At the end of a 14-day inquest, attended throughout by the deceased’s family, a jury has returned a detailed narrative conclusion, confirming that the failure of a Governor and his staff to segregate a vulnerable prisoner under Rule 45 of the Prison Rules possibly contributed to his death. The jury also identified a raft of other failures and short-comings of the prison but were not required by the Assistant Coroner to determine whether these also contributed to the death.
Levi Smith, aged 41, a member of a Kent-based Traveller family, died in his cell in HMP Elmley on the morning of 12 November 2014, having suspended himself with a ligature attached to the door frame. The jury concluded that the death was ‘accidental’ in that Levi’s deliberate act was a “cry for help” which resulted in an unintended outcome. An admitted failure by the night Operational Support Grade staff member (OSG) to conduct a required hourly check shortly before 05.30 am coincided with what appeared to be Levi’s last movements. The jury concluded that Levi died between 05.35 am and 05.45 am but were not asked to consider whether the missed check contributed to the death.
At the time of his death Levi had only four weeks of his sentence to serve before his release. From 22nd October 2014, after being moved to a different house block within the prison, Levi became very concerned about death threats from members of a rival Traveller family housed with him. His genuine fear manifested itself in a series of panic attacks, some of which resulted in outside hospital treatment.
Over the next two and a half weeks Levi made numerous attempts to draw the prison’s attention to the risk he faced. He also began to commit a number of what were described in evidence as “trivial” offences to engineer his move to the segregation unit out of harm’s way.
Both national prison policies and local policies in force at HMP Elmley recognised that the behaviour displayed by Levi was characteristic of someone at risk of harm from other prisoners. Despite this, at no stage did the prison implement its own Violence Reduction Strategy which would have enabled an investigation into Levi’s reports of threats and a support plan to be put in place which ought to have included consideration of where Levi could be safely housed.
During the inquest the jury also heard evidence about Rule 45 (of the Prison Rules 1999) which allows the prison to remove prisoners from association if it is in the interests of good order or discipline or where it is in the prisoner’s “own interests”:
“Prisoners are segregated in their own interests when there are good and sufficient reasons for believing that the prisoner’s safety and well being cannot reasonably be assured by other means”.
At no stage was Rule 45 status granted to Levi Smith.
On the 11th November 2014 Levi was taken to the healthcare unit suffering from a severe anxiety attack and in very real distress, declaring that he would “string himself up” if he was relocated to the house block the next day. He informed officers he had been told by ‘a governor’ that he would. An ACCT (Action, Care, Communication and Teamwork) document was opened, noting the risk of suicide and making provision for hourly checks on Levi overnight. Officers attempted to assure Levi that he would not be returned to the house block before a review the following morning as part of the ACCT process. It would appear that these assurances were not sufficient to overcome Levi’s fear at the prospect of being returned to the house block. He was discovered suspended in his cell shortly after 6.45 am.

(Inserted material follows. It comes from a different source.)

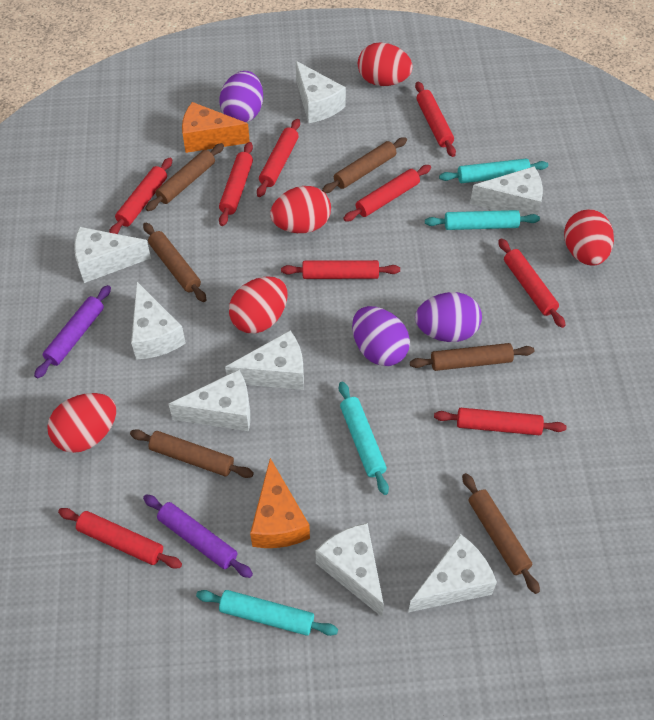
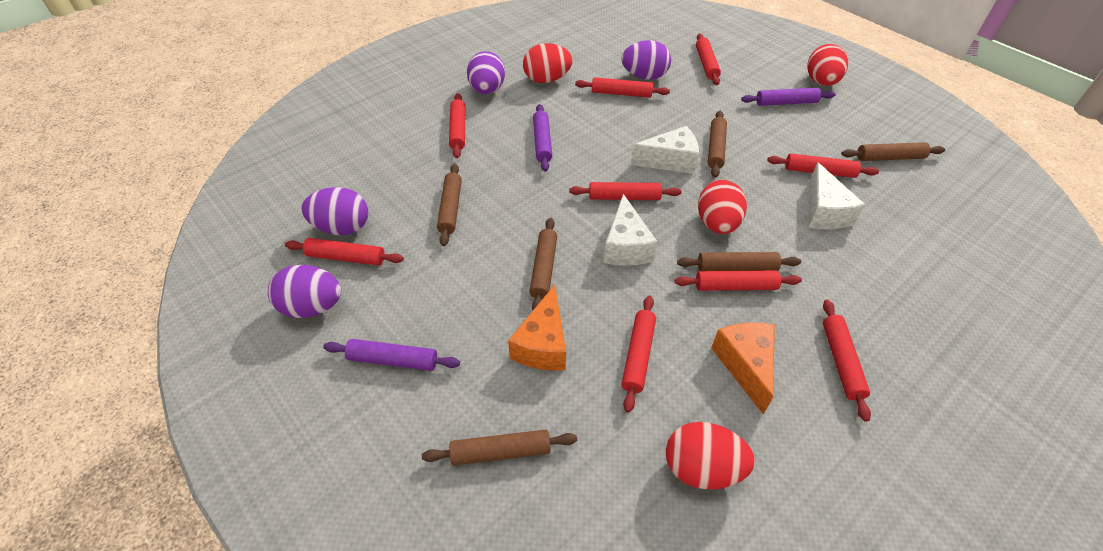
purple egg: [219,71,263,122] [352,306,410,366] [415,292,482,342] = 3 -> [268,265,341,318] [301,187,368,235] [467,51,505,94] [622,40,671,80] = 4
purple rolling pin: [34,285,111,379] [143,494,253,578] = 2 -> [323,339,460,371] [533,104,552,172] [741,88,836,106] = 3
red egg: [47,393,116,453] [229,276,288,334] [270,186,331,233] [358,42,413,86] [564,209,614,266] = 5 -> [523,43,573,83] [666,422,755,490] [698,180,747,234] [807,44,848,86] = 4
turquoise rolling pin: [196,590,338,636] [339,382,389,495] [425,210,540,230] [439,159,548,183] = 4 -> none = 0
white cheese: [74,227,151,283] [131,282,186,359] [168,370,250,431] [225,331,304,390] [296,61,346,123] [316,523,384,617] [408,534,497,612] [470,166,543,216] = 8 -> [603,194,657,266] [631,126,699,174] [808,162,865,229] = 3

COMMENT FROM THOSE INVOLVED
Levi’s oldest sister Racheal Smith said “We believe the prison failed Levi, they failed to look after him as they should have done. If they had looked after him and took my mum’s phone call more seriously than they did do, I believe my brother would still be alive today”
“We do miss him dearly and not a moment goes by that we don’t think of him. We miss him more than words can say”, Levi’s daughter Rachel said.
“Wherever I went, my son went with me, he was like my shadow, when Levi went a part of me went with him” (Levi’s father, Levi Smith (senior) said.
Solicitor for Levi Smith’s family, Beth Handley of Hickman and Rose solicitors said:
“The jury concluded that the failure to place Levi on Rule 45 segregation possibly contributed to Levi taking his own life. By failing to guarantee his removal from association with those who had threatened him the prison needlessly created unbearable uncertainty about his safety. This was yet another unnecessary tragedy from which his family will struggle to recover.”
Deborah Coles, director of INQUEST said:
“What happened to Levi is another example of a prison system in crisis. The shocking fact that there has been 4 further self-inflicted deaths in the same prison speaks for itself and underlines the urgency for action and accountability. There is a disconnect between policies and practice where repeated inquest findings and recommendations are simply not followed.”